Only those lines in the data below from the line containing "Артикул 854790, A7" through the line containing "Артикул 854791, A8", both included, should be restated word for word.

Extracted page text data
= = = = =

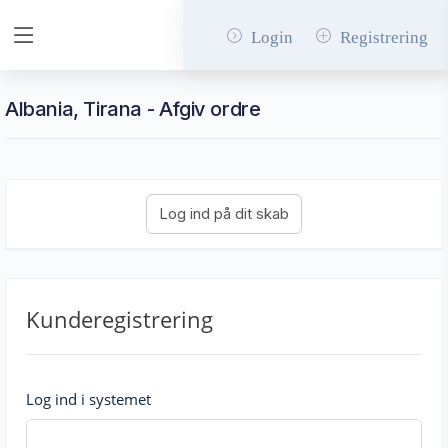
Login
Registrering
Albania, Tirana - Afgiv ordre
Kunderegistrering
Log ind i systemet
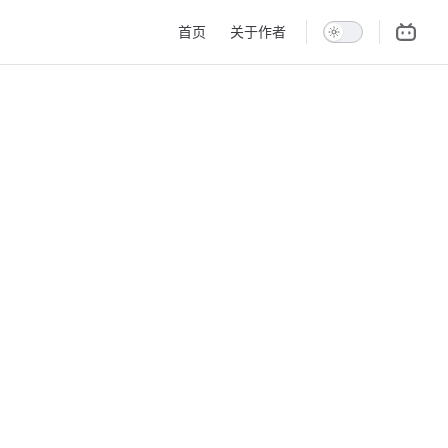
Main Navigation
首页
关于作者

= = = = =

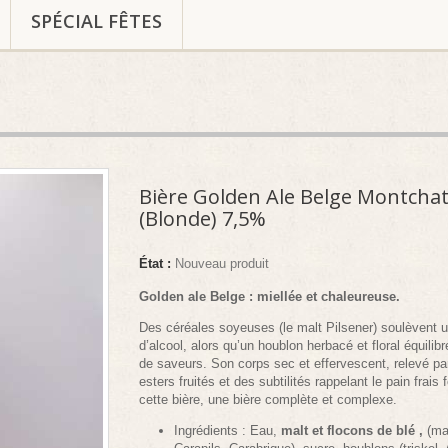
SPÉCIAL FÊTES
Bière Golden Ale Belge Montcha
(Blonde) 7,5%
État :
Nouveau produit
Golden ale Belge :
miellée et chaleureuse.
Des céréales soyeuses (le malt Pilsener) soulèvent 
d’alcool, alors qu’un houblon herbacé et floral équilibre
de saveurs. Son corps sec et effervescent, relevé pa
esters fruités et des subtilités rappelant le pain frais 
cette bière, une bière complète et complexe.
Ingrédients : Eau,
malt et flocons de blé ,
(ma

= = = = =

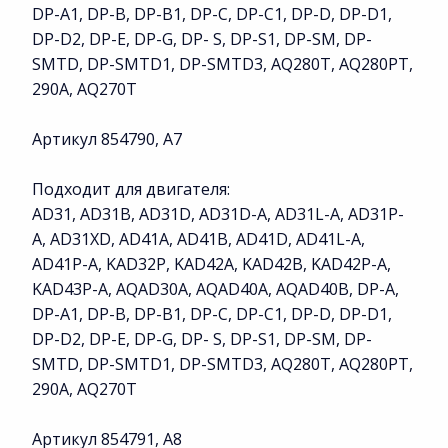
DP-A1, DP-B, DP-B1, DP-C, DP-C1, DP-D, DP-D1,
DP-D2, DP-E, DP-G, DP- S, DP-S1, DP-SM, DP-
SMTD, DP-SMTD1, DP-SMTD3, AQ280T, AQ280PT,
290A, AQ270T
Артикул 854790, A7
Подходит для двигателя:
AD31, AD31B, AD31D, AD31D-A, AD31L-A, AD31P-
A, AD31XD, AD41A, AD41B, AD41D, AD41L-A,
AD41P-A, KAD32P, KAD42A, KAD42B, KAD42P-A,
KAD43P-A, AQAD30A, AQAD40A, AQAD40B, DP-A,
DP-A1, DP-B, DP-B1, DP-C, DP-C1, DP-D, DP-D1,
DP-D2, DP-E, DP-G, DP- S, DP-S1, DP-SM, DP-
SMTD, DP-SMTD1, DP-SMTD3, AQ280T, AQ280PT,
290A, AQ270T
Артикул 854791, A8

= = = = =

PROBLEM SOLUTION.
Артикул 854790, A7
Подходит для двигателя:
AD31, AD31B, AD31D, AD31D-A, AD31L-A, AD31P-
A, AD31XD, AD41A, AD41B, AD41D, AD41L-A,
AD41P-A, KAD32P, KAD42A, KAD42B, KAD42P-A,
KAD43P-A, AQAD30A, AQAD40A, AQAD40B, DP-A,
DP-A1, DP-B, DP-B1, DP-C, DP-C1, DP-D, DP-D1,
DP-D2, DP-E, DP-G, DP- S, DP-S1, DP-SM, DP-
SMTD, DP-SMTD1, DP-SMTD3, AQ280T, AQ280PT,
290A, AQ270T
Артикул 854791, A8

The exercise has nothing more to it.